While IBM's new cloud portfolio does not currently support data warehouse deployments, "we are definitely looking at the opportunity to deliver those types of services in the cloud" as customer demand increases, said Dennis Quan, director of autonomic computing at IBM.
Microsoft may also be a candidate to eventually begin offering data warehousing on internal clouds. Already, for example, it offers data warehousing in the public cloud built on its own cloud platform, Azure, which debuted last year, and SQL Data Services.

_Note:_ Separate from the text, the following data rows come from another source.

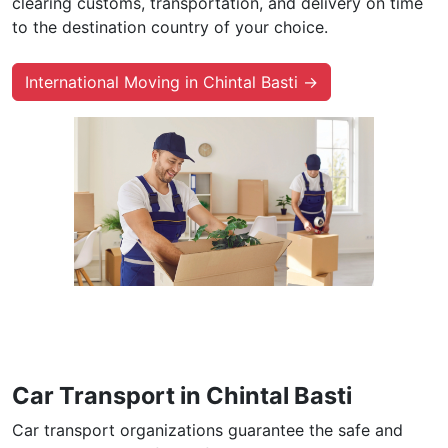
clearing customs, transportation, and delivery on time
to the destination country of your choice.
International Moving in Chintal Basti →
Car Transport in Chintal Basti
Car transport organizations guarantee the safe and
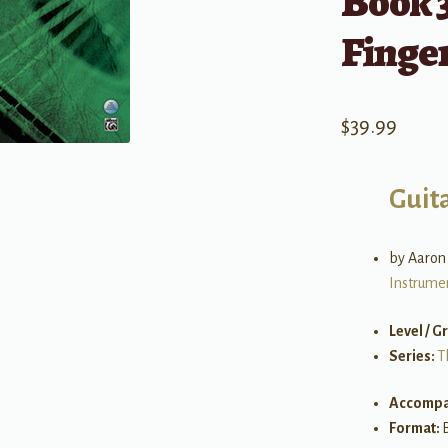
Book 3
Finge
$
39.99
Guit
by Aaron
Instrume
Level / G
Series:
T
Accompa
Format:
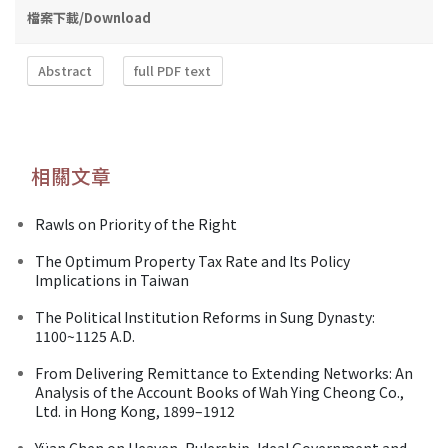
檔案下載/Download
Abstract
full PDF text
相關文章
Rawls on Priority of the Right
The Optimum Property Tax Rate and Its Policy
Implications in Taiwan
The Political Institution Reforms in Sung Dynasty:
1100~1125 A.D.
From Delivering Remittance to Extending Networks: An
Analysis of the Account Books of Wah Ying Cheong Co.,
Ltd. in Hong Kong, 1899–1912
Yüan Chen on Heaven, Rulership, Ideal Government and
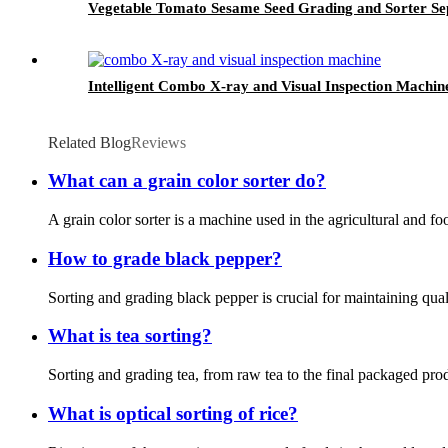
Vegetable Tomato Sesame Seed Grading and Sorter S
Intelligent Combo X-ray and Visual Inspection Machin
Related Blog
Reviews
What can a grain color sorter do?
A grain color sorter is a machine used in the agricultural and fo
How to grade black pepper?
Sorting and grading black pepper is crucial for maintaining qual
What is tea sorting?
Sorting and grading tea, from raw tea to the final packaged produ
What is optical sorting of rice?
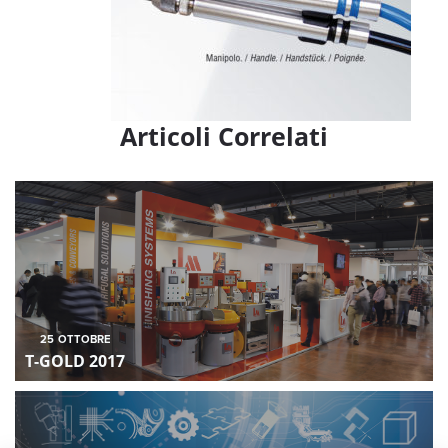
Articoli Correlati
25
OTTOBRE
T-GOLD 2017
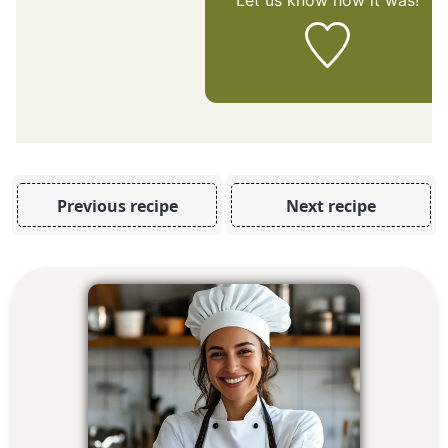
Let us know
how it was!
Previous recipe
Next recipe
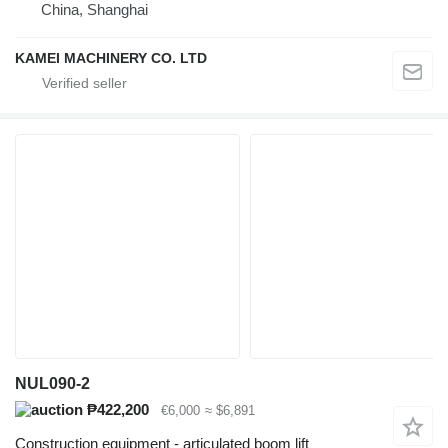
China, Shanghai
KAMEI MACHINERY CO. LTD
NUL090-2
₱422,200
€6,000
≈ $6,891
Construction equipment - articulated boom lift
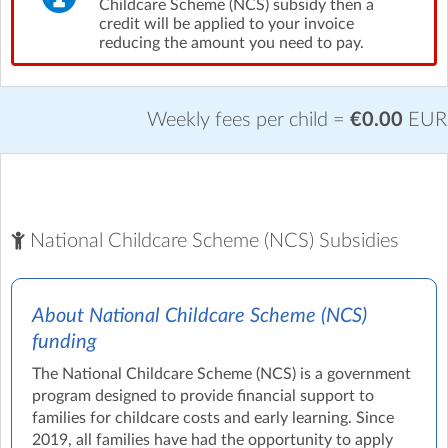
Childcare Scheme (NCS) subsidy then a
credit will be applied to your invoice
reducing the amount you need to pay.
Weekly fees per child =
€0.00
EUR
National Childcare Scheme (NCS) Subsidies
About National Childcare Scheme (NCS)
funding
The National Childcare Scheme (NCS) is a government
program designed to provide financial support to
families for childcare costs and early learning. Since
2019, all families have had the opportunity to apply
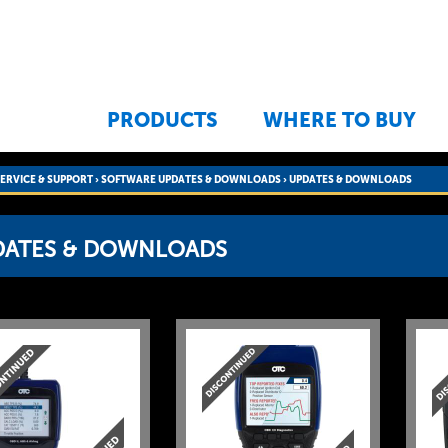
Jump to navigation
PRODUCTS
WHERE TO BUY
SERVICE & SUPPORT
›
SOFTWARE UPDATES & DOWNLOADS
›
UPDATES & DOWNLOADS
DATES & DOWNLOADS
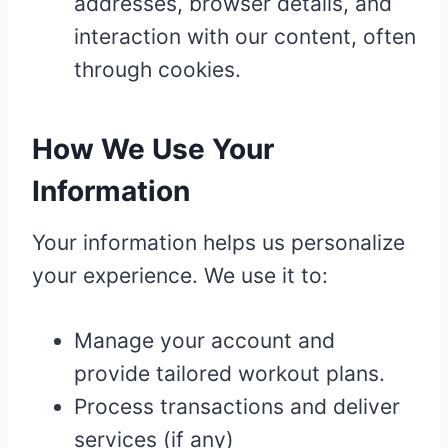
addresses, browser details, and
interaction with our content, often
through cookies.
How We Use Your
Information
Your information helps us personalize
your experience. We use it to:
Manage your account and
provide tailored workout plans.
Process transactions and deliver
services (if any)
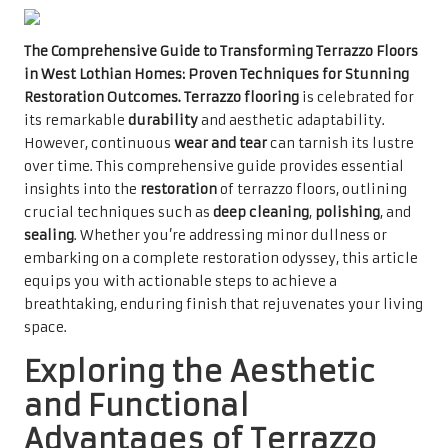
The Comprehensive Guide to Transforming Terrazzo Floors
in West Lothian Homes: Proven Techniques for Stunning
Restoration Outcomes.
Terrazzo flooring
is celebrated for
its remarkable
durability
and aesthetic adaptability.
However, continuous
wear and tear
can tarnish its lustre
over time. This comprehensive guide provides essential
insights into the
restoration
of terrazzo floors, outlining
crucial techniques such as
deep cleaning
,
polishing
, and
sealing
. Whether you’re addressing minor dullness or
embarking on a complete restoration odyssey, this article
equips you with actionable steps to achieve a
breathtaking, enduring finish that rejuvenates your living
space.
Exploring the Aesthetic
and Functional
Advantages of Terrazzo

Nevertheless, "the cloud model is still in an embryonic stage" when it comes to data warehousing, Forrester's Kobielus said, and it could be a year or more before it truly begins to mature. "Few vendors have put together a coherent story going forward to help the industry and help users jump to the next plateau of development of data warehousing in a purely cloud environment."
But that assessment hasn't stopped Zion Bancorporation, where Johnson is counting on EDC to reduce maintenance and support costs caused by proliferating data marts and to break down barriers between groups and departments, giving all workers a unified way to find, access and analyze corporate data.
With implementation under way, the bank hopes to have EDC fully deployed by the end of the year. Then, Johnson said, as many as 50 of Zion's "most seasoned analysts" will begin accessing around 4 terabytes of data in the internal cloud and creating manageable data marts of their own.
"We're going to give direct database access to end users and the ability to upload their own data and create their own data warehouses," Johnson said. "It's to give them a place [the private cloud] to work where they can do complicated things without having to remove the data."